**WHAT IS EXPECTED**
In the text on poliovirus 3 strains from Adriatic seawater, how many reference ATCC strains were tested under the same experimental conditions?

Molecular and biological characterization of poliovirus 3 strains isolated in adriatic seawater samples

In a previous study [Muscillo, M., Carducci, A., La Rosa, G., Cantiani, L., Marianelli, C. (1997a) Enteric virus detection in adriatic seawater by cell culture, polymerase chain reaction and polyacrylamide gel electrophoresis. Water Res. 31, 1980–1984] enterovirus strains were isolated from Adriatic seawater and estuarine water from the Foglia River, by infecting susceptible cells with ultrafiltrated water samples. In the present work we have studied three of those samples, in which routine reverse transcriptase–polymerase chain reaction (RT–PCR) and sequencing analysis had identified the presence of poliovirus type 3 (P3). In order to better estimate the risk to human health of such occurrence in bathing water (having bacteriological standards in line with the EEC directive 76/160), we set up a protocol to distinguish wild from Sabin P3 strains. Three sets of RT–PCR primers were engineered and their predicted products were: 593 nucleotides (nt) in the 5′ noncoding (5′NC) region (11–603), 350 nt at the Vp3–Vp1 junction (2438–2787) of the capside protein genes, and 420 nt in the 2C (4209–4628) region, which is regarded as the hotspot of recombinant polioviruses. Eight reference ATCC strains, whose sequences were known, were also tested under the same experimental conditions in order to verify the accuracy of the RT–PCR reactions. The amplicons were directly sequenced by Big-dye™ terminator sequencing using a capillary automatic sequencer. The latter two regions found the same viral species Polio 3 in all the sample strains, with no meaningful distinction between P3/Leon/37 and P3/Leon/12a1b, the vaccine strain. The analyses in the 5′NC region were more useful, where genetic relationships and the predicted secondary structure suggested that the viruses were of vaccinal sources. Molecular data were confirmed by in vitro phenotypic marker tests rct/40, where all the examined samples displayed a temperature sensitive phenotype rct/40(−). Our results suggest that the 472U→C transition alone, is not a predictive marker of reversion to neurovirulence. Finally, we conclude that the 220U constantly found in the consensus sequences of the samples can serve as a good predictor of rct/40(−) phenotype.

Stored data:
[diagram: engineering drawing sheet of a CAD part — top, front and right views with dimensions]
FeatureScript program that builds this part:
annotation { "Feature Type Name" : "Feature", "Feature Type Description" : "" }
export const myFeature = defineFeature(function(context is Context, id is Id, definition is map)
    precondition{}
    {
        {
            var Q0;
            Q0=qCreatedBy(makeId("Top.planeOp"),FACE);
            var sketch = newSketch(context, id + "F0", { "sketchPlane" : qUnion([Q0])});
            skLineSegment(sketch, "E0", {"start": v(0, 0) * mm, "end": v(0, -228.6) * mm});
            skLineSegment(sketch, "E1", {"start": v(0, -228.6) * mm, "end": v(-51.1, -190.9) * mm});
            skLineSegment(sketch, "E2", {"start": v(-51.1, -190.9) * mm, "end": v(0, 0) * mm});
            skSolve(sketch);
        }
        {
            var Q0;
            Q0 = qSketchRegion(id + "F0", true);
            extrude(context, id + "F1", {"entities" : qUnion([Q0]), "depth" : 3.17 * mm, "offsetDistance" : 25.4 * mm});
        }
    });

**ANSWER SECTION**
Eight reference ATCC strains were tested.